Now it’s my turn to shrug. Truthfully, my instinct is just to throw myself back on the sheets and cry – but the Blood women don’t do that. We hold it together for as long as it takes. “What makes me so important? I’m seventeen. A junior in high school and not particularly intelligent. It’s definitely not the Genius Club looking for a long lost member.”
“Why do you live on your own? American teens have to be eighteen before they’re considered responsible enough to live alone.” I shoot the question right back at her. Neither of them look older than me but they’re evidently on some kind of road trip here. “I left home last year. Brits are classed as adults younger than you guys. Sometimes wrongly. We think we can handle more than we can just because it’s legal.”
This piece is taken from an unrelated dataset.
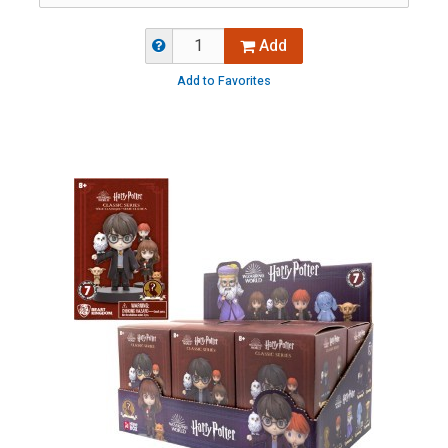
Add
Add to Favorites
“Lady Katie, you never chose any of that.”
“I know. It doesn’t make it any easier though. What about your parents?”
“Never knew ‘em. I bounced around care homes until a few years ago. Then I ran away and I basically… dropped off the grid. You think they’ve come to find me? Take me back to a home?”
“Seriously, did they look like social workers to you?”
“No. But, then, who the hell were they? You showed up right after them – you must be connected somehow!”
“Get your stuff,” Katie repeats, effectively shutting me down. I guess that’s a question she’s not ready to answer just yet. “Make a mental list of what you need and where it is so you can get it without messing around. We need to be in and out of there as quickly as possible. They won’t be expecting us to go back so soon but that doesn’t mean there won’t be anyone watching your block just in case. Pack light. Essentials only.”
“How long should I...?”
“A couple weeks at least.” Jack reaches out and squeezes my shoulder in what he means to be a comforting gesture. “Wear stuff you don’t mind getting dirty.” Oh I don’t like the sound of that. “You should change when you get home. Shorts aren’t- you don’t wanna run in that outfit if you don’t gotta.”
“fine. Take me back but, get this, we’re going to have a serious talk about you, them, me and everything you’re not telling me when I come back.” ‘Cos I have every intention of going back.